Le Front dénonce l’article 87-bis du code pénal “(…) qui assimile des activités politiques ordinaires à des faits terroristes” et appelle à “la libération de tous les détenus politiques”, à “l’arrêt de la répression sous toutes ses formes” et à “l’ouverture du champ politique et des médias à tous les Algériens et Algériennes”. Le Front regrette que “les nouvelles convocations et condamnations de citoyens pour des faits souvent liés à leur participation au Hirak révolutionnaire” aient dissipé l’espoir d’un apaisement né de la suppression d'accusations d’ordre criminel, l’abandon de poursuites ou la relaxe prononcée dans plusieurs cas de détenus.

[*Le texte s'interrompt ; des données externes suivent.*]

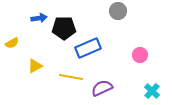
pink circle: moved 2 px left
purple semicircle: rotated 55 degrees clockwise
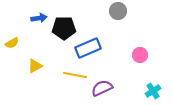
yellow line: moved 4 px right, 2 px up
cyan cross: moved 1 px right; rotated 14 degrees clockwise
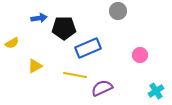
cyan cross: moved 3 px right
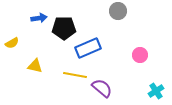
yellow triangle: rotated 42 degrees clockwise
purple semicircle: rotated 65 degrees clockwise
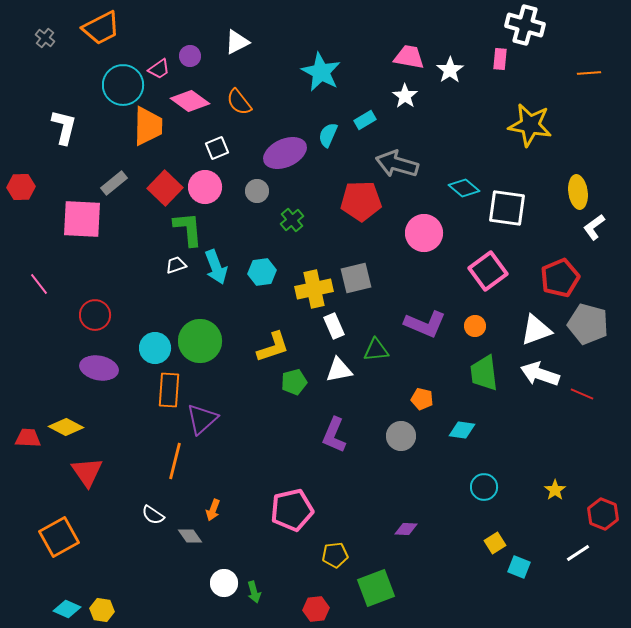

D’autres hirakistes ont été jugés, rapporte encore le CNLD. À Blida, Amal Abdelghafour a écopé en appel de 18 mois de prison ferme pour incitation à attroupement non armé, outrage à corps constitué et diffusion de publications pouvant porter atteinte à la sécurité publique. La cour d’appel a ainsi confirmé la sentence prononcée en première instance par le tribunal correctionnel de la même ville. À Chlef, la cour d’appel a prononcé, hier, la relaxe de Samir Bouhenni, qui avait été condamné en première instance à deux années de prison, dont une avec sursis, pour diffusion de publications pouvant porter atteinte à l'intérêt national.